We would never suggest that President Obama's choice not to enforce the law in some cases represents real immigration reform on par with what is needed. It is far too modest a change with still much left unsettled about how to deal with the millions of undocumented immigrants living in this country who do not fit the criteria of this executive order.
It is, however, perfectly sensible under the circumstances, not only because it offers a more humane treatment of a sympathetic group of people but because it's in the national interest. Consider, for instance, that the Obama doctrine would apply only to those who have no criminal history, graduated from a U.S. high school or earned an equivalency, or served in the military. These are young, productive people who should be welcome in any community and represent a building block for the economy.
These are the same young people who are at the center of a related debate in Maryland over whether undocumented immigrants should be able to attend state schools at the same in-state tuition rates as their neighbors. The Maryland Dream Act would provide that opportunity — with certain restrictions — but it has been petitioned to voter referendum this fall.
Immigration has become a hot-button issue in this country and state in recent years. In an economy still recovering from recession, it's all too easy to vilify those who are different, to fear those of a different culture, to resent potential "competitors," and rouse populist anger at those who are entered the U.S., or remained here after a visa expired, illegally.
Yet it is not only impractical, unaffordable and misguided to even consider deporting these young people, it would be self-destructive as well. What the nation needs is to find the means to better incorporate and welcome such individuals to society so that we might harness their ambitions, productivity and drive for the good of all.
The Maryland Dream Act is not just about fairness (giving one group of state taxpayers the same benefits as another), but about leveraging potential. Better that young people capable of learning and achieving are provided that opportunity than denied it. The act contains no shortage of restrictions — students must first go to community college and must be Maryland high school graduates from taxpaying families — so it's difficult to see it as any kind of handout.
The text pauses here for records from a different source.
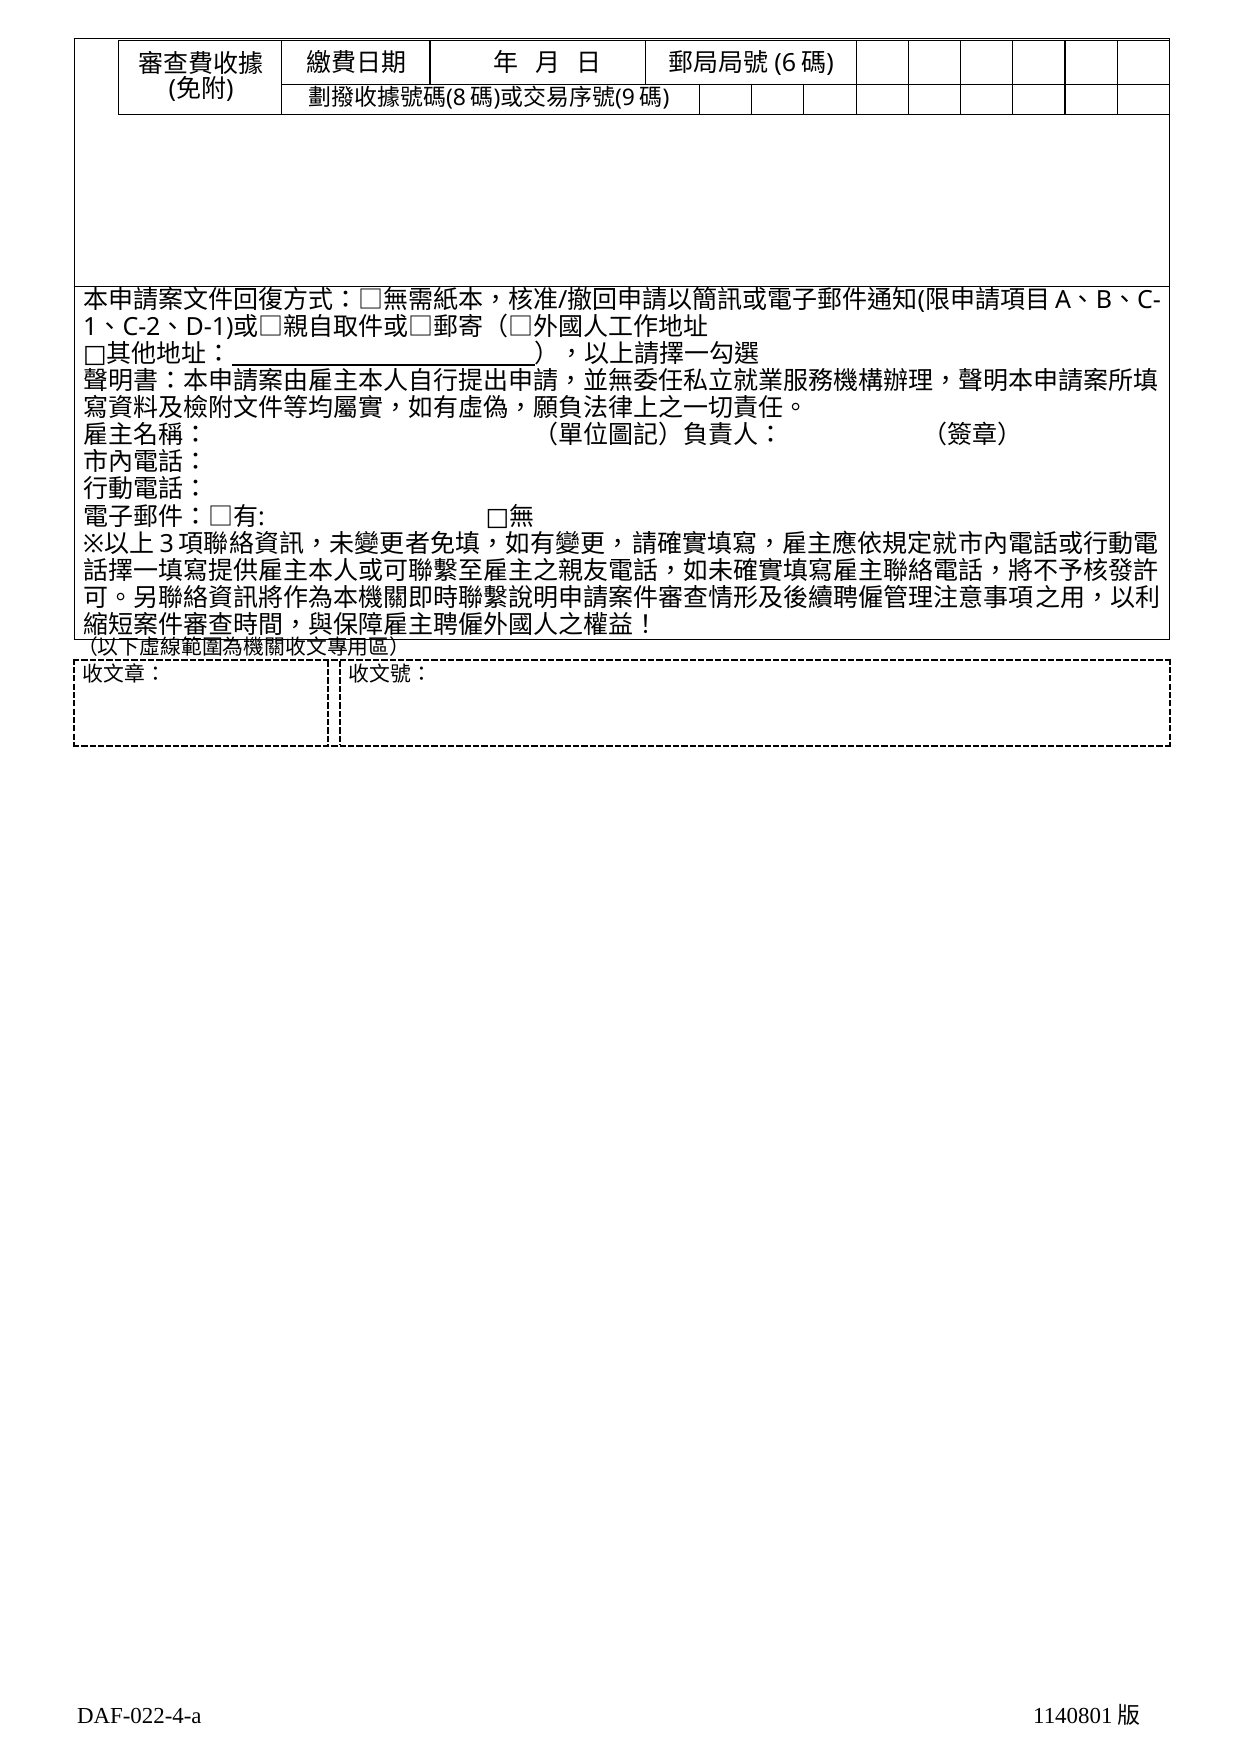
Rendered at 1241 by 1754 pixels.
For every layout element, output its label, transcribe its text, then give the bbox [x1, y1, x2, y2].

table_header 收文章： [74, 659, 328, 745]
table_header 收文號： [340, 659, 1169, 745]
table_cell [909, 85, 960, 114]
table_cell [961, 85, 1012, 114]
table_cell 本申請案文件回復方式：□無需紙本，核准/撤回申請以簡訊或電子郵件通知(限申請項目A、B、C-1、C-2、D-1)或□親自取件或□郵寄（□外國人工作地址 □其他地址： ），以上請擇一勾選 聲明書：本申請案由雇主本人自行提出申請，並無委任私立就業服務機構辦理，聲明本申請案所填寫資料及檢附文件等均屬實，如有虛偽，願負法律上之一切責任。 雇主名稱： （單位圖記）負責人： （簽章） 市內電話： 行動電話： 電子郵件：□有: □無 ※以上3項聯絡資訊，未變更者免填，如有變更，請確實填寫，雇主應依規定就市內電話或行動電話擇一填寫提供雇主本人或可聯繫至雇主之親友電話，如未確實填寫雇主聯絡電話，將不予核發許可。另聯絡資訊將作為本機關即時聯繫說明申請案件審查情形及後續聘僱管理注意事項之用，以利縮短案件審查時間，與保障雇主聘僱外國人之權益！ [75, 287, 1169, 639]
table_header [328, 659, 339, 745]
table_header 郵局局號 (6碼) [646, 41, 856, 83]
table_cell [804, 85, 856, 114]
text （以下虛線範圍為機關收文專用區） [77, 640, 1163, 658]
table_header 審查費收據 (免附) [119, 41, 281, 114]
table_cell [1118, 85, 1169, 114]
table_cell [700, 85, 751, 114]
table_header 繳費日期 [282, 41, 429, 83]
table_cell [752, 85, 803, 114]
table_cell [75, 39, 1169, 286]
table_cell [1013, 85, 1064, 114]
table_cell 劃撥收據號碼(8碼)或交易序號(9碼) [282, 85, 699, 114]
table_cell [1066, 85, 1117, 114]
table_header [857, 41, 908, 83]
table_header [1013, 41, 1064, 83]
table_header [909, 41, 960, 83]
table_header [1118, 41, 1169, 83]
table_header 年 月 日 [431, 41, 645, 83]
table_header [961, 41, 1012, 83]
table_cell [857, 85, 908, 114]
table_header [1066, 41, 1117, 83]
Make no mistake, there will always be loud voices in Congress and elsewhere railing against immigrants and offering such fantasies as "self-deportation." Others will simply try to sidestep the issue by claiming President Obama should not be picking and choosing what laws to enforce (as if government officials at the federal, state and local level aren't forced to make such decisions on a daily basis on a variety of matters) or that it should be left to Congress to chart a long-term course for immigration reform.
But that is a thin gruel to serve given the chances of immigration reform ever making it out of Capital Hill. The politics of this are clear: Republicans had better hope that Mitt Romney or perhaps Florida Sen. Marco Rubio can devise a Dream Act-like proposal that can speak in some realistic way to the plight of these young people or the GOP's disdain for Hispanic voters will appear complete. The policy question should be equally obvious: An educated, taxpaying and working young immigrant community is too valuable an asset to waste.